Sang, K., Calvard, T. and Remnant, J., 2021. Disability and academic careers: Using the social relational model to reveal the role of human resource management practices in creating disability. Work, Employment and Society.
In 2017 I was awarded an EPSRC career acceleration grant which gave me the opportunity to explore the experiences of disabled academics. Supported by match funding from the School of Social Sciences at Heriot Watt University, I spoke to 75 academics across a range of disciplines and career stages to understand how they, as disabled people, experienced universities as employers. The people I spoke to were very open about their working lives and their ‘impairments’ or health conditions. Hearing these stories, some of which were upsetting, has committed me to improving the working conditions of disabled people.
Working with Dr Thomas Calvard and Dr Jen Remnant, we have analysed the data from these discussions through the lens of the ‘social relational model’ of disability, developed by Carol Thomas (20041). Like the social model of disability, the social relational model draws a distinction between an ‘impairment’ (e.g. a chronic health conditions) and disability, which occurs when a person with an impairment engages with an environment which is not accessible for them. The social relational model advances the social model, by drawing on ‘impairment effects’ (for example pain) and the discursive construction of disability. The discursive construction of disability and the ‘relational’ part also includes ‘barriers to doing’ that limit access and activities for employees with impairments, and ‘barriers to being’ that involve demeaning words or actions that negatively impact the identities and self-esteem of employees with impairments (Cologon, 2016).
In our recently published paper in Work, Employment and Society, we argue that disabled academics are discursively constructed in opposition to the ideal academic, who has no bodily needs and is excellent at teaching, research and admin at all times. Such was the strength of this construction of disability it was internalised by the participants, many of whom had decided to withdraw from promotion and progression as they argued ‘it’s not possible to be disabled and an academic’. Sadly, several participants had withdrawn from academia entirely as a result.
In our paper we argue that disability is constructed through the design and implementation of human resource management policies and practices, which are designed to ‘help’ disabled people, but ultimately create disadvantage by othering disabled academics. For example, accessing so-called reasonable adjustments requires considerable extra work from disabled academics, to negotiate bureaucracy and unsympathetic gate keepers. Worryingly all participants in the research had actively avoided the formal human resource management teams within their universities, preferring instead to informally negotiate adjustments with line managers, many of whom had poor levels of understanding of disability and adjustments. The effects of this ignorance were exacerbated by the rotation of departmental heads, which meant disabled academics had to repeatedly disclose their impairment and renegotiate adjustments.

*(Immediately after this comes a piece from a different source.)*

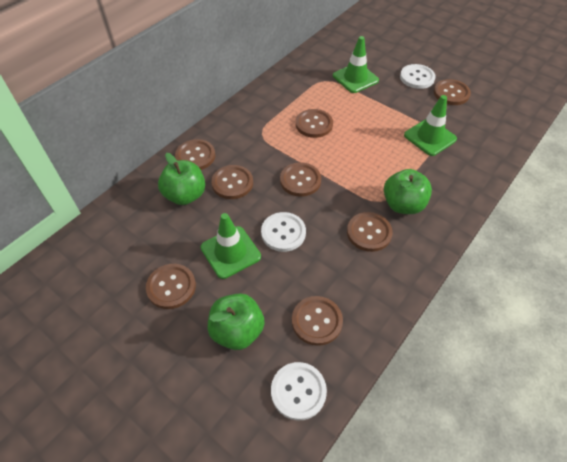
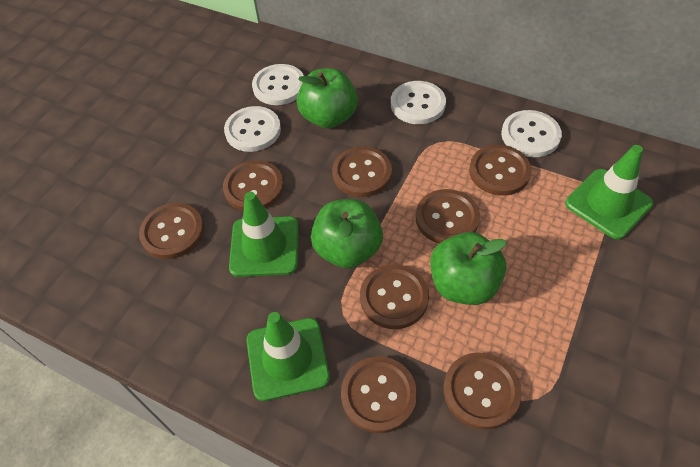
white button: [261,212,306,252] [271,362,327,420] [400,64,436,89] = 3 -> [224,106,281,152] [252,64,304,105] [391,81,446,124] [501,110,562,157] = 4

Our paper has several implications both for universities and for all employers. Human resource policies and practices need to focus on celebrating diversity, rather than positioning disabled workers as problematic digressions from the ideal worker. Line managers require better training which focuses on adjusting working environments for greater inclusion. And finally, the level of distrust and fear of human resource teams must be addressed, to ensure that disclosures are treated appropriately.